Four months in, Illinois Capitol coverage project is booming

Illinois newspapers were so understaffed that most of the state capitol press corps disappeared, so the Illinois Press Foundation launched a collaboration to help papers team up to share coverage and content. Four months later, Capitol News Illinois is doing well: "Nearly 300 papers around Illinois have already reprinted its content, and several editors say its coverage has become an invaluable fixture in their papers," Mari Cohen reports for Columbia Journalism Review.

The program's success "suggests that in the face of existential threats to the news industry, turning to collaboration—and away from traditional notions of competition—can pay off for local news," Cohen writes.

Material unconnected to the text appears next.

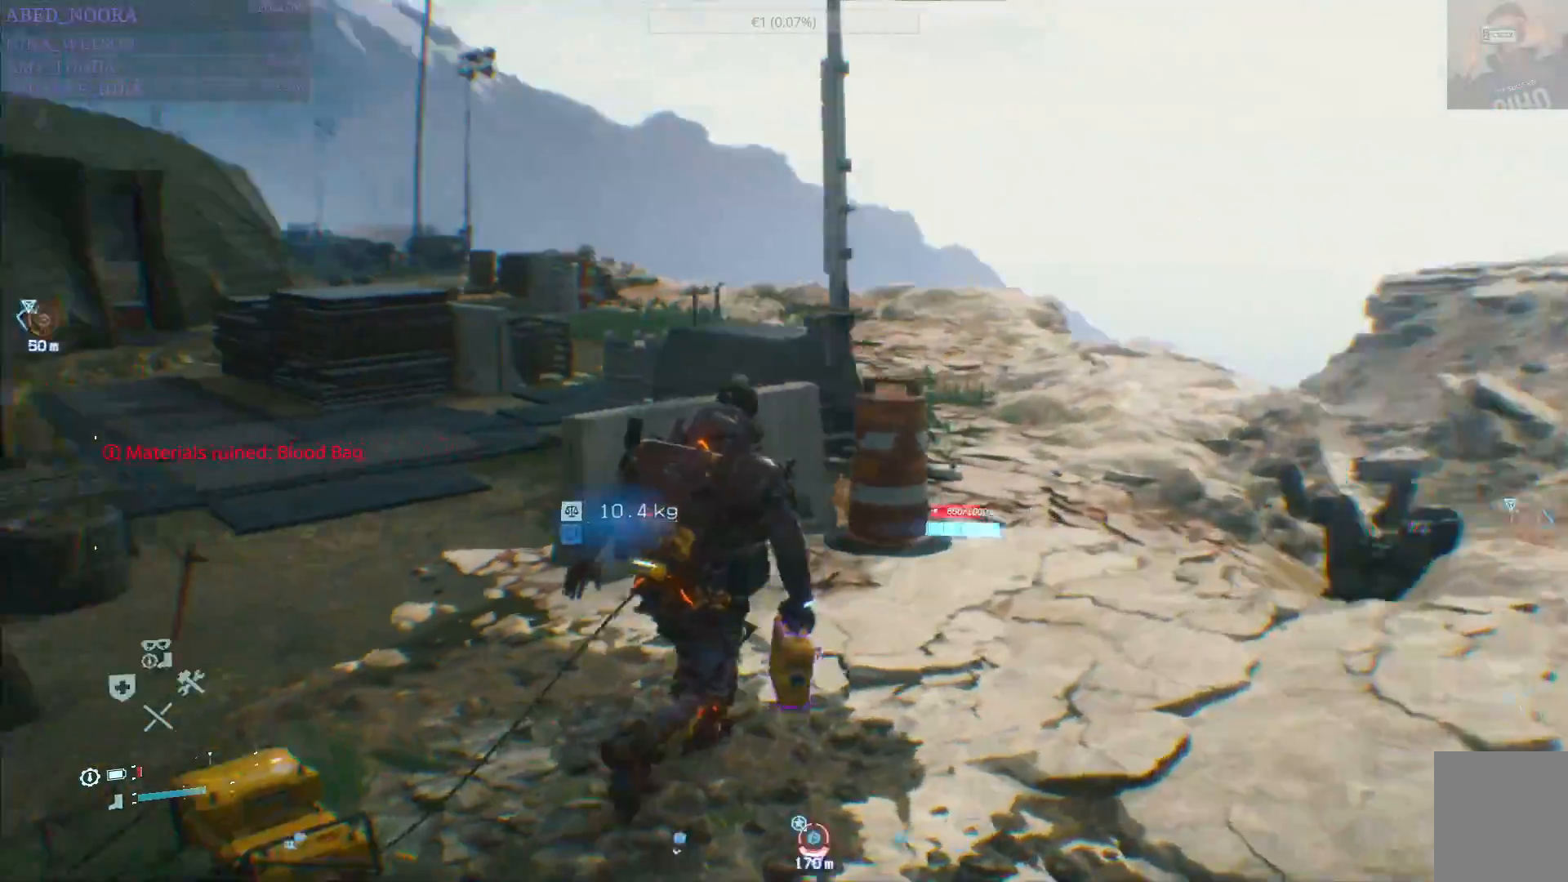
{"buttons": ["R2"], "left_stick": "up-left", "right_stick": "center", "events": [[117, "right_stick", "center"], [200, "left_stick", "up-left"]]}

It is also a hopeful sign for political journalism. A Pew Research Center study found that Illinois went from 12 full-time statehouse reporters in 2009 to five in 2014, the sharpest such decline in the nation. That was especially troublesome in a state known for political corruption. The lack of reputable coverage was compounded when partisan and ideologically driven outlets tried to fill the void and provide coverage to Illinois papers. "Capitol News aims to offer a rigorous nonpartisan option," Cohen reports.

CNI, which has three reporters and a full-time intern, "roughly doubled the number of full-time print newspaper reporters working at the statehouse," Cohen reports. The project receives funding from the Chicago-based McCormick Foundation and the Illinois Press Association, parent of the foundation. All CNI content is free to IPA members.